Today is the 52nd anniversary of the assassination of Robert F. Kennedy, who was mortally wounded just after midnight on June 5, 1968 at the Ambassador Hotel in downtown Los Angeles and died the following day. Various journalists and pundits today, in June 2020, are noting that our current year began like 1974, turned into 1918, and has since devolved into 1968. I received an email yesterday from someone who said they were so distraught that they were having difficulty processing what is happening and even functioning to a certain degree. I responded as best I could and offered Lincoln’s words from the American Civil War that sometimes events are so confusing and come so quickly that we simply cannot understand them. Our decisions and responses have weight. Contingency and agency matter. The people of Match 1865 did not know when and how the war would end. Lincoln went on though that it is up to us to do what is right as we see it.

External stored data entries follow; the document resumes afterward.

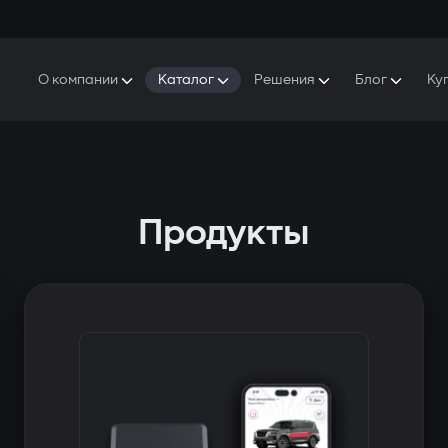
О компании
Каталог
Решения
Блог
Ку
ро Gazer
S5 Система безопасности и комфорта
S5 Система безопасности
Защитники
аша история
E7 Видеорегистратор
S5 Удаленный запуск охлаждения
ресс-центр
T6 Мультимедийная система
P8 Plug & Play Автосигнализация
Продукты
онтакты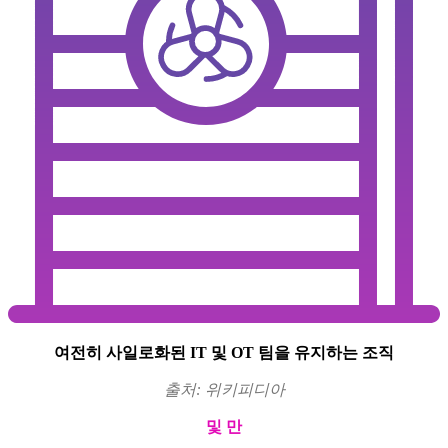
여전히 사일로화된 IT 및 OT 팀을 유지하는 조직
출처: 위키피디아
및 만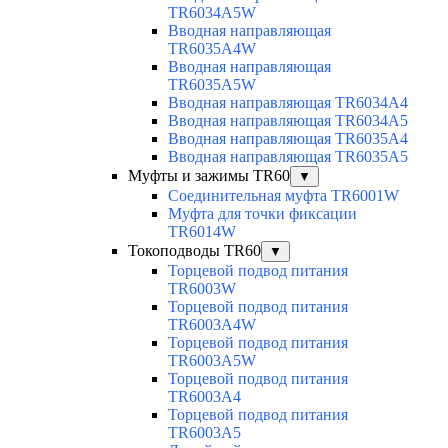
TR6034A5W
Вводная направляющая
TR6035A4W
Вводная направляющая
TR6035A5W
Вводная направляющая TR6034A4
Вводная направляющая TR6034A5
Вводная направляющая TR6035A4
Вводная направляющая TR6035A5
Муфты и зажимы TR60
▼
Соединительная муфта TR6001W
Муфта для точки фиксации
TR6014W
Токоподводы TR60
▼
Торцевой подвод питания
TR6003W
Торцевой подвод питания
TR6003A4W
Торцевой подвод питания
TR6003A5W
Торцевой подвод питания
TR6003A4
Торцевой подвод питания
TR6003A5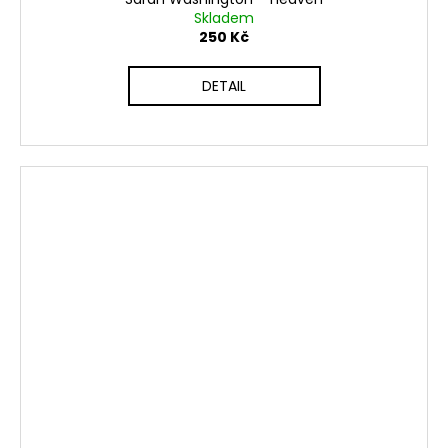
Skladem
250 Kč
DETAIL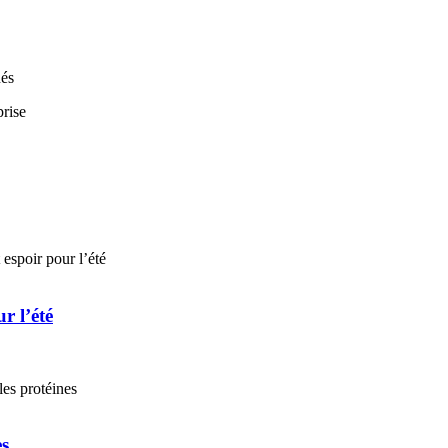
nés
r l’été
es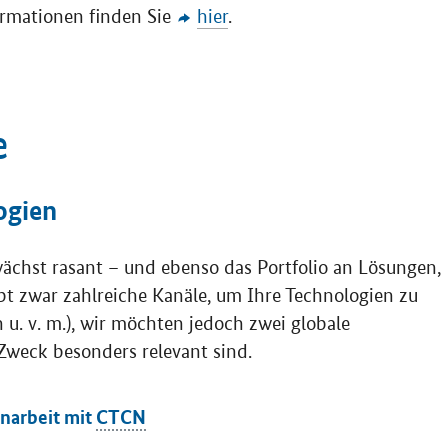
rmationen finden Sie
hier
.
e
ogien
ächst rasant – und ebenso das Portfolio an Lösungen,
gibt zwar zahlreiche Kanäle, um Ihre Technologien zu
u. v. m.), wir möchten jedoch zwei globale
Zweck besonders relevant sind.
arbeit mit
CTCN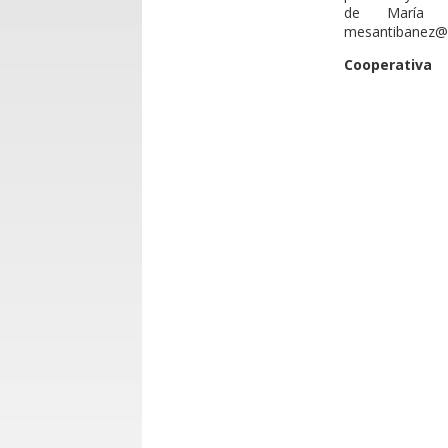
de María 
mesantibanez@
Cooperativa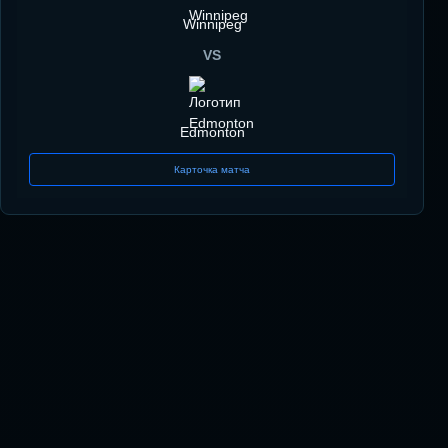
Winnipeg
VS
Edmonton
Карточка матча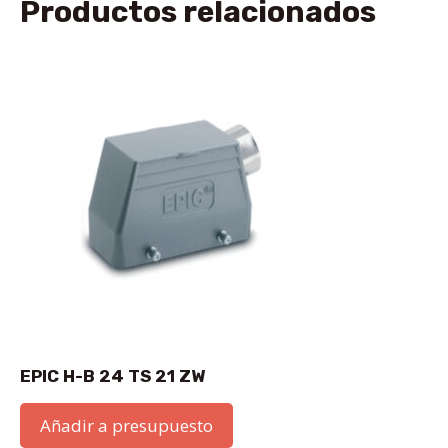
Productos relacionados
EPIC H-B 24 TS 21 ZW
Añadir a presupuesto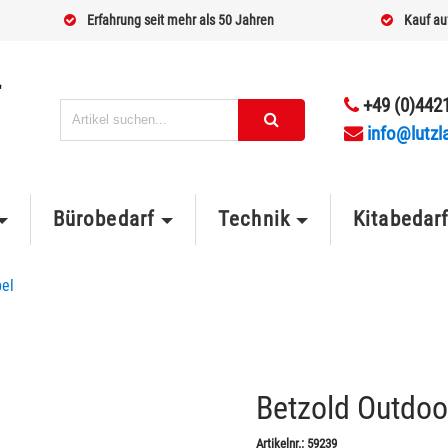
Erfahrung seit mehr als 50 Jahren
Kauf au
+49 (0)4421
info@lutzl
Bürobedarf
Technik
Kitabedar
el
Betzold Outdoor
Artikelnr.:
59239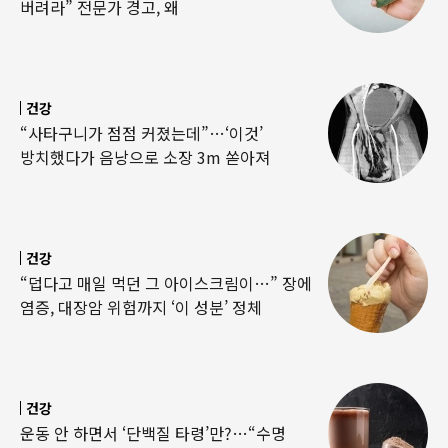
버려라” 전문가 경고, 왜
건강
“사타구니가 점점 커졌는데”…‘이것’
방치했다가 음낭으로 소장 3m 쏟아져
건강
“덥다고 매일 먹던 그 아이스크림이…” 장에
염증, 대장암 위험까지 ‘이 성분’ 정체
건강
운동 안 하면서 ‘단백질 타령’만?…“수명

The coming summer days, weeks, and months will be difficult on a number of levels. Memorial Day Weekend I came to the realization that the entire summer is going to be one of sheltering in place just like the last days of winter and all of spring. Alas I won’t be visiting many of the sites and places this summer I had planned to. I have resigned to this notion. Getting back to the idea of agency, a way to deal with the current moment is by focusing one’s energy in creative and productive ways. Take on a project, read some history and literature, watch and listen to historians online. Try to be in a different place, if not physically then intellectually and emotionally, come summer’s end.